Zayuno yang mendengarnya pun perlahan membuang muka. Pemandangan di luar jendela sekarang menjadi fokusnya. Entah pemikiran apa di balik raut wajah datar itu, tapi sosok di hadapan masih tak berhenti bersuara.
"Vay, Zion, dan Axel, menurut lo apa mereka benar-benar gak terlibat?" Lambat laun lirikan mata pemuda berekspresi tenang itu kembali padanya. "Bagaimanapun ketidakhadiran mereka di pemakaman Ren tetap saja mencurigakan. Gimana menurut lo?"
Hanya hening berkumandang. Tak tahu kenapa sosok yang sesekali ditatap Adria dari kejauhan masih saja tidak mengatakan apa-apa.
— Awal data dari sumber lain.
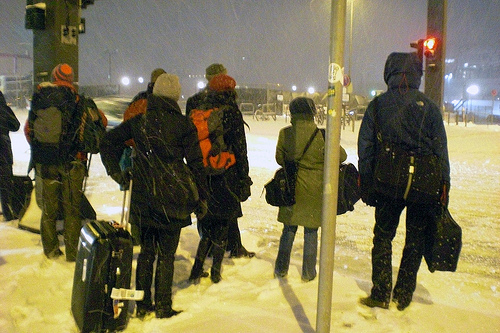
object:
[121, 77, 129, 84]
light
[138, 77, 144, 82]
light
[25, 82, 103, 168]
jackets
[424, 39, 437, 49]
light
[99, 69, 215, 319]
woman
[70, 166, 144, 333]
suitcase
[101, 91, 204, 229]
coat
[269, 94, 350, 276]
woman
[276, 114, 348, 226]
coat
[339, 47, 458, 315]
man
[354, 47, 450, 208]
coat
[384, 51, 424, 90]
hood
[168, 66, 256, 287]
woman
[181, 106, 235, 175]
backpack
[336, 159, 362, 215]
backpack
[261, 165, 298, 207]
handbag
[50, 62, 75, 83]
cap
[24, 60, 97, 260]
man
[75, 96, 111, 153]
backpack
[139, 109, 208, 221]
handbag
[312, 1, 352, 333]
pole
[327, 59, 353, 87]
sticker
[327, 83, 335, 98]
sticker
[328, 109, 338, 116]
sticker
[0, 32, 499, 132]
background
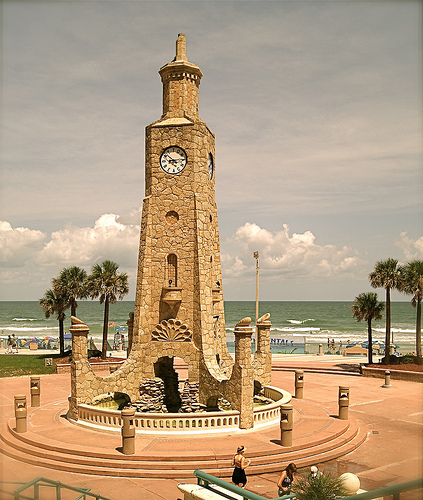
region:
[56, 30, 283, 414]
clock tower monument near a beach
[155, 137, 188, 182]
clock on the tower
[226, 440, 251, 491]
person near the tower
Sesekali mengedarkan pandangan sekilas sebelum akhirnya memainkan ponsel.
"Yun, lo dengerin gue gak sih?"
"Kalau mereka terlibat—" raut wajah Rezil seketika berubah. "Lo bakalan gimana?" tangannya terkepal begitu erat akibat ucapan yang tak disangka-sangka. "Apa lo bakalan maafin mereka?"
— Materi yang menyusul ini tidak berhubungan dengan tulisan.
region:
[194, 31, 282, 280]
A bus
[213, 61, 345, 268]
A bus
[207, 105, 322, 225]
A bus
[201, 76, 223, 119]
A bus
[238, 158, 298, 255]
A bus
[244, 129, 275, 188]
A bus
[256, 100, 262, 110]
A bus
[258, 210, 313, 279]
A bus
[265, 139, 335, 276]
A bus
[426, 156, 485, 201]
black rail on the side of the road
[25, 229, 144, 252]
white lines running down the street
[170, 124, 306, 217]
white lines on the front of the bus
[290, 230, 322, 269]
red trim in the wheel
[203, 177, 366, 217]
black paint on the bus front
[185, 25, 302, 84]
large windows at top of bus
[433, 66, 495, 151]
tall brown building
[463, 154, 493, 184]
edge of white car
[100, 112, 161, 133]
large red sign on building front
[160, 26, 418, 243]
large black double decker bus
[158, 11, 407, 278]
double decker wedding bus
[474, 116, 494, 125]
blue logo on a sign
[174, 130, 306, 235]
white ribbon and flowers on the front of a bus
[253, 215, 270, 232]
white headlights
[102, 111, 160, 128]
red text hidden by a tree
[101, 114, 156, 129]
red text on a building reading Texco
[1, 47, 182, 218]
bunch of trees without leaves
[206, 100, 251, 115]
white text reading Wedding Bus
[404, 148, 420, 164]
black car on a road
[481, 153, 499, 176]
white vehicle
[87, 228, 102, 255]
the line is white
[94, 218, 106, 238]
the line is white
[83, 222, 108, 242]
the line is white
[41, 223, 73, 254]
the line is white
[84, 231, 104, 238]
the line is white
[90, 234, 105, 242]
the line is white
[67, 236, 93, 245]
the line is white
Rezil pun berdecak kasar. "Gue gak tahu," sambil membuang muka. "Tapi yang pasti kita harus bisa menemui mereka." Sorotan matanya menajam pada gelas minuman di meja. "Bahkan jika makan waktu yang lama, gue bakal terus cari mereka bertiga, karena kepergian ketiganya sampai kapan pun gak akan pernah bisa gue terima."
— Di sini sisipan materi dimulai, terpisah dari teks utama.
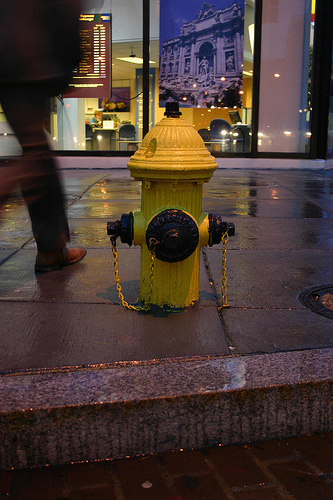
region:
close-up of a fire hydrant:
[6, 11, 318, 365]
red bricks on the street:
[155, 449, 308, 494]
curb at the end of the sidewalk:
[40, 370, 188, 444]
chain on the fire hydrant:
[104, 233, 159, 312]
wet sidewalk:
[218, 169, 317, 208]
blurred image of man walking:
[1, 48, 87, 274]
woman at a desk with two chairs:
[83, 101, 129, 144]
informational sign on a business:
[79, 8, 109, 97]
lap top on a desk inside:
[224, 107, 245, 123]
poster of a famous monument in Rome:
[160, 3, 240, 104]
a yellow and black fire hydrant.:
[102, 98, 241, 316]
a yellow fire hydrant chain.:
[215, 229, 235, 312]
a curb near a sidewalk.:
[0, 345, 331, 476]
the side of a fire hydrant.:
[143, 203, 206, 267]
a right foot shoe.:
[31, 237, 87, 278]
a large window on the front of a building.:
[138, 0, 264, 154]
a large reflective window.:
[256, 0, 315, 155]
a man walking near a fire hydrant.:
[0, 0, 102, 275]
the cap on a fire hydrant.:
[162, 95, 182, 123]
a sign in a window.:
[58, 9, 123, 101]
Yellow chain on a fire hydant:
[102, 228, 160, 315]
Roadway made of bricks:
[0, 427, 332, 499]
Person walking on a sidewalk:
[0, 0, 94, 277]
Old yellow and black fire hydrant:
[105, 96, 237, 312]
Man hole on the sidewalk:
[298, 280, 332, 321]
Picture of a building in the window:
[157, 1, 245, 108]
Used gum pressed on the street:
[136, 478, 155, 490]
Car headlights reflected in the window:
[217, 127, 314, 144]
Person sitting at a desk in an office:
[89, 108, 107, 131]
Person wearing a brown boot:
[0, 0, 106, 274]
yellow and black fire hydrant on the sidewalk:
[104, 98, 231, 313]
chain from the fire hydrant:
[213, 228, 231, 313]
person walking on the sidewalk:
[0, 4, 96, 269]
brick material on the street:
[0, 431, 329, 499]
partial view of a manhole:
[301, 284, 331, 323]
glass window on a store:
[54, 4, 259, 155]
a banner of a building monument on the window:
[154, 0, 242, 104]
Lambat laun Zayuno pun mencengkeram layar ponselnya. Di mana di sana tertera sebuah foto. Gambaran dari enam sosok penuh tawa. Tiga di antaranya adalah dirinya serta Rezil dan juga seorang anak muda namun memiliki wajah mirip dengan Kaia Vay Availendra.
Gadis itu tersentak. Embusan angin kasar yang menerpa memaksa surai terikatnya bergerak melewati wajah. Tak ada sosok Gabriella di sisinya, perjanjian untuk kerja kelompok telah batal akibat panggilan kepala keluarga Ahmadia menggagalkan rencana mereka.
Pemakaman.
Sekarang di sinilah dirinya. Di depan sebuah nisan dari pemilik sebuket matahari yang dibawa gadis itu sebagai buah tangan.
Renaldo Adiomas.
Nama itulah yang tertera di lambang batu milik gundukan bertabur bunga baru. Perlahan Kaia duduk di pinggiran dan menaruh bawaannya dengan senyuman yang mengembang.
"Ren, gue datang lagi," lirihnya. Sesekali tangan pucat itu mengelus taburan bunga di atas makam. "Lo kangen gue gak? Kalau gue, lo tahu jawabannya kan?" ia tertawa pelan. "Kalau gue sih masih gak bisa lupain lo."
Perlahan kepala Kaia tersandar pada batu nisan. Matanya memerah dan mulai berkaca-kaca. Ditemani sepi di sekitar, mulutnya pun dengan lancar bersuara.
"Masih sama, keadaan gue masih sama. Masih bersembunyi walau gue kembali lagi ke sini," tangannya tanpa ragu mencengkeram gundukan di bawahnya. "Lo tahu, Ren? Gue masih harus berpura-pura lagi." Kaia pun menengadah. "Di saat Vayrez dan orang-orang brengsek itu berada tepat di depan mata gue. Di saat orang-orang itu seharusnya hancur di tangan gue!"
Dan bunyi pukulan kasar pun menyeruak dari nisan. Kaia Vay Availendra, tanpa ragu memukul tanda pengenal Renaldo Adiomas di depannya.